| Exercise aim |
Return each line of the entries that holds the string "Гаражная".

| Data under study |
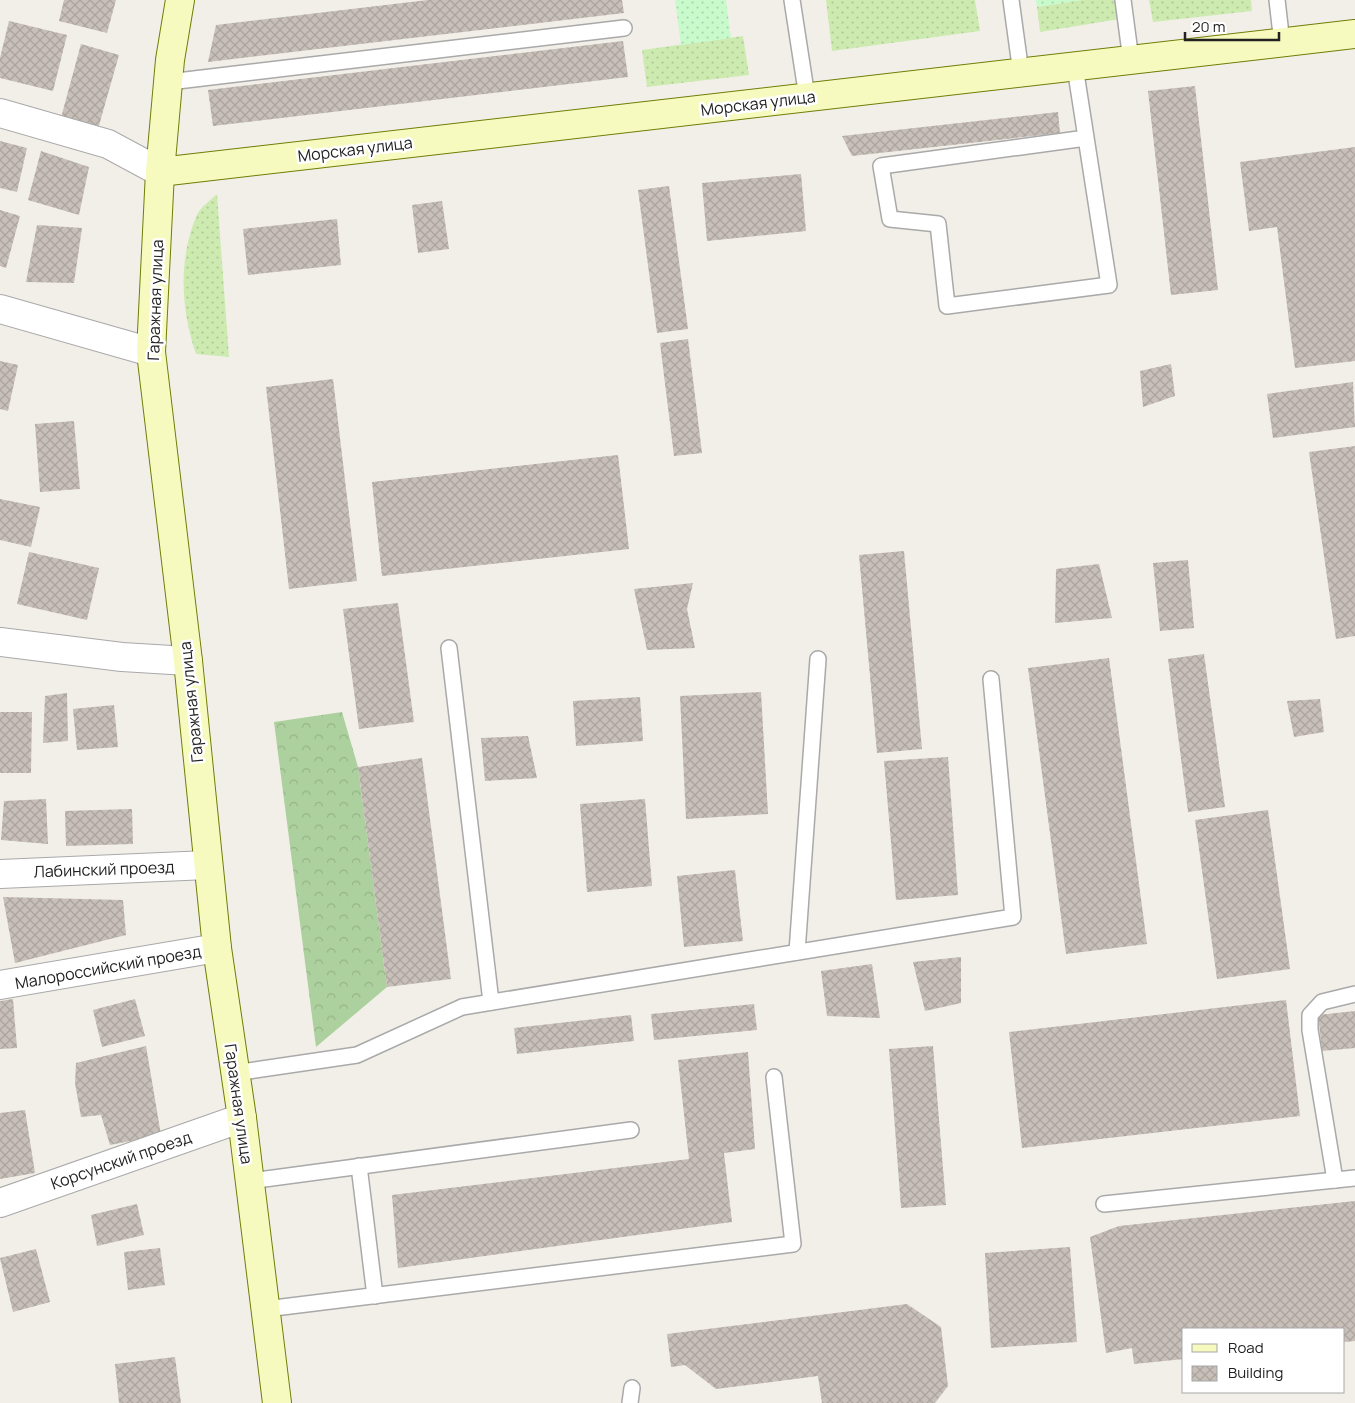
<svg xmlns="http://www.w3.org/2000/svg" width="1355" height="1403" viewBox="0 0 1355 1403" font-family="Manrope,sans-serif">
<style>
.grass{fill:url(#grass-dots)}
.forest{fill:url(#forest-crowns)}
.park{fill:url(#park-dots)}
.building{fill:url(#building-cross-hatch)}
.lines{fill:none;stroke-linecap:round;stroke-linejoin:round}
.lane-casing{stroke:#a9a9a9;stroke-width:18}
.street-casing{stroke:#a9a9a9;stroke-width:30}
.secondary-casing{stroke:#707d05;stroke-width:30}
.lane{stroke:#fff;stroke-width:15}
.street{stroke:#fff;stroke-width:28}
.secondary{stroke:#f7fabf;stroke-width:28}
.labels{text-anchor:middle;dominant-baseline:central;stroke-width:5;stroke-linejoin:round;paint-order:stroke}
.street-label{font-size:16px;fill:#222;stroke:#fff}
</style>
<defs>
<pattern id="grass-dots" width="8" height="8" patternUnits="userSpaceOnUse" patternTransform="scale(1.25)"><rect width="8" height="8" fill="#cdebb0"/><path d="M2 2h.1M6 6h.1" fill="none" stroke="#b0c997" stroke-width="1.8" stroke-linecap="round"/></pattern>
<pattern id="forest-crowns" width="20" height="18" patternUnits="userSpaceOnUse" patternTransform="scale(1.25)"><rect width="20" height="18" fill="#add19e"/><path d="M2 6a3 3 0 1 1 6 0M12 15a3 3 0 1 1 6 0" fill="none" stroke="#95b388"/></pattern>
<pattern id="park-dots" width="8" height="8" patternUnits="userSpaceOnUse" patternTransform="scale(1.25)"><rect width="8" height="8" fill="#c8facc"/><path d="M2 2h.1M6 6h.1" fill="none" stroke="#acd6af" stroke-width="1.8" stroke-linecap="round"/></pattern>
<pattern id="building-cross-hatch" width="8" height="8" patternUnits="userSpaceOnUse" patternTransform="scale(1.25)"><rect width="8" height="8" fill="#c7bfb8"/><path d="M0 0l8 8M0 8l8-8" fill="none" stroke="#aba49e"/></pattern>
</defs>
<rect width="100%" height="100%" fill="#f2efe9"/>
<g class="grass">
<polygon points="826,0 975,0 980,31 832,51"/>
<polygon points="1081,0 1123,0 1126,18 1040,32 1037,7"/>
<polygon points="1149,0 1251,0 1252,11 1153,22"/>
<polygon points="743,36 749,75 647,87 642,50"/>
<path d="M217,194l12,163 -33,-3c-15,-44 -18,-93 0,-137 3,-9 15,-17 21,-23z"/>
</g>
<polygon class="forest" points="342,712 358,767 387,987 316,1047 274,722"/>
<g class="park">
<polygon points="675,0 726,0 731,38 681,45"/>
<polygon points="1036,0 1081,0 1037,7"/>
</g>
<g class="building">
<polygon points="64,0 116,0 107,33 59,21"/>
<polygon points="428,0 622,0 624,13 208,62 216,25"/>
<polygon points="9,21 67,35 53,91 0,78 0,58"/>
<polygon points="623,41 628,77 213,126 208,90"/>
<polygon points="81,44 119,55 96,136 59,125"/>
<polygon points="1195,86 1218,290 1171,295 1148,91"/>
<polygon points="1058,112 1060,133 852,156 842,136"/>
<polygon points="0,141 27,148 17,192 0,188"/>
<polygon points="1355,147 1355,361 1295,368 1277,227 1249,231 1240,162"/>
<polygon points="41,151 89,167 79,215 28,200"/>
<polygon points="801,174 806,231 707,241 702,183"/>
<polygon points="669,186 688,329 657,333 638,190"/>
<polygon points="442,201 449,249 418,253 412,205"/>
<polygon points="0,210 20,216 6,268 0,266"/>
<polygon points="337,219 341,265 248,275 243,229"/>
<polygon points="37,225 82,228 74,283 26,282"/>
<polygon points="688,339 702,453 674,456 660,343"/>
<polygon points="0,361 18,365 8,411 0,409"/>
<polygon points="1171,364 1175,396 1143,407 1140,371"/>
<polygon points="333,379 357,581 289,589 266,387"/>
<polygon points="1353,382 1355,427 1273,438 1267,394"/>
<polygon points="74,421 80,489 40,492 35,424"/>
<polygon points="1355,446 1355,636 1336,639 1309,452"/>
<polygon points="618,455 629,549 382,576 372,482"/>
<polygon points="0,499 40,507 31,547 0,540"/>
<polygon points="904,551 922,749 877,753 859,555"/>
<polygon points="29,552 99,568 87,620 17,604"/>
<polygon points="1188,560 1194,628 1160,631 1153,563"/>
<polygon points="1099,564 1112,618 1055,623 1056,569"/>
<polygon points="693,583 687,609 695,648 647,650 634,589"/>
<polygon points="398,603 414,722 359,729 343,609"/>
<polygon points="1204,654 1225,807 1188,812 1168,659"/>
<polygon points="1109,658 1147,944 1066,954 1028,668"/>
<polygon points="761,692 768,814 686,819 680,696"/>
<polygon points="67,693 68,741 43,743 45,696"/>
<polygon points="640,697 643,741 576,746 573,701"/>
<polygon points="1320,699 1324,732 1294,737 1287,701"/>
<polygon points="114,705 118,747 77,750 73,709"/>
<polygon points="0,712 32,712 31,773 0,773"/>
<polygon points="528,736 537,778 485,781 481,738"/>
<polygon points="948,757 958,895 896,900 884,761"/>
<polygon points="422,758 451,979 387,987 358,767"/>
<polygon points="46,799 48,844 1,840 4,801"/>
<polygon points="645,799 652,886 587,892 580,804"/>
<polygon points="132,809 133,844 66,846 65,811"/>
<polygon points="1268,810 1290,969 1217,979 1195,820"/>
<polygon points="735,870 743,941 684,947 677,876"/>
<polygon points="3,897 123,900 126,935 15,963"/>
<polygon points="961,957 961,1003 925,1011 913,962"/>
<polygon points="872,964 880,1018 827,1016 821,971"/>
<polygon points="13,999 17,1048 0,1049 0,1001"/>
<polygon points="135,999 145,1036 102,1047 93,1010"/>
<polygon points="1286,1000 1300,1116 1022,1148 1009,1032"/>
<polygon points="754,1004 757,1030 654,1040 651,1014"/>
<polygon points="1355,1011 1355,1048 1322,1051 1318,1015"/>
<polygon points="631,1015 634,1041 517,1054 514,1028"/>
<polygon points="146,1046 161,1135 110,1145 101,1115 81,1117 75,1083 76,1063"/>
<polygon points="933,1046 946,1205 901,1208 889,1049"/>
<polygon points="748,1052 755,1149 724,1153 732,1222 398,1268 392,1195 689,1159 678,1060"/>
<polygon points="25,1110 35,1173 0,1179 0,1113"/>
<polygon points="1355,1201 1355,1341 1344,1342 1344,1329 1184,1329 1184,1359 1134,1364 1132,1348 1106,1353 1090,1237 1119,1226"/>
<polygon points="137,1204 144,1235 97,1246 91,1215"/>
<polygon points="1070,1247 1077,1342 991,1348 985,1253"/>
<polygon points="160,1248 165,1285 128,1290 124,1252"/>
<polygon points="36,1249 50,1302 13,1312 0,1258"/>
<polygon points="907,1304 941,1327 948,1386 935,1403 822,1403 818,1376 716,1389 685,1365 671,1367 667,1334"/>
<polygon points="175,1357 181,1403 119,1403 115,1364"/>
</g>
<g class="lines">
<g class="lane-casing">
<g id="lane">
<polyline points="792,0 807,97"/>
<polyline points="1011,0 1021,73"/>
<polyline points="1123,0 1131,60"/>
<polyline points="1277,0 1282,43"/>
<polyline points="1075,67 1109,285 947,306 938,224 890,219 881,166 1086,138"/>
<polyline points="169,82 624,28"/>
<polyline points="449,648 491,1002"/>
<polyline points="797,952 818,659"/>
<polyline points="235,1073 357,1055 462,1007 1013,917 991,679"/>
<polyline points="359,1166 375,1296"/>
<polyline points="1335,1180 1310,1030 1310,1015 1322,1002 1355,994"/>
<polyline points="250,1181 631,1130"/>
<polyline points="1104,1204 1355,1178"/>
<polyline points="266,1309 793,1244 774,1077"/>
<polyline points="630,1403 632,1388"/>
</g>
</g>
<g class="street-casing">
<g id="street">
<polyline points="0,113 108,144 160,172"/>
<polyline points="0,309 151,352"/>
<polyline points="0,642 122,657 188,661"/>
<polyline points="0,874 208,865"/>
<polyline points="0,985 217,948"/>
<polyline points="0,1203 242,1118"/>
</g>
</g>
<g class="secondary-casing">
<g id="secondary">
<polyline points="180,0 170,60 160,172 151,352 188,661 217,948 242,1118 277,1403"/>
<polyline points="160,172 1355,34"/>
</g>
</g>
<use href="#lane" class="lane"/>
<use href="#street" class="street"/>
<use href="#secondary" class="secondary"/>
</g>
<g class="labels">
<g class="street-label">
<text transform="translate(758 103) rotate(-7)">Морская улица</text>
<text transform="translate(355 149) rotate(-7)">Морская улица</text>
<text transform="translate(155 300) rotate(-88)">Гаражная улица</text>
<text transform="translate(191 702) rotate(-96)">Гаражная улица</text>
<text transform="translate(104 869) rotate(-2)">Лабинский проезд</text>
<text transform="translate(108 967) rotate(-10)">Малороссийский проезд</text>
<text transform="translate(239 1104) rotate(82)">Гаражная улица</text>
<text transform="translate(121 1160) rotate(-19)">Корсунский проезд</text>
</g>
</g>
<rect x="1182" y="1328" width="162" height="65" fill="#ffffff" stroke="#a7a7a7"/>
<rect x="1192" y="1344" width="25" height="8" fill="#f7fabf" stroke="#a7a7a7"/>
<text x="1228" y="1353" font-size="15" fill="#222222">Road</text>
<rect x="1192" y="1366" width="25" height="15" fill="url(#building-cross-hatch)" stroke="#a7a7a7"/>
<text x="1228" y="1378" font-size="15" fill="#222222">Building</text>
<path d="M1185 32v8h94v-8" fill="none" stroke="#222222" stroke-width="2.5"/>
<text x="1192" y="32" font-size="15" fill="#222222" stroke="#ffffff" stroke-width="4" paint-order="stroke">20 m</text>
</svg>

| Answer |
<text transform="translate(155 300) rotate(-88)">Гаражная улица</text>
<text transform="translate(191 702) rotate(-96)">Гаражная улица</text>
<text transform="translate(239 1104) rotate(82)">Гаражная улица</text>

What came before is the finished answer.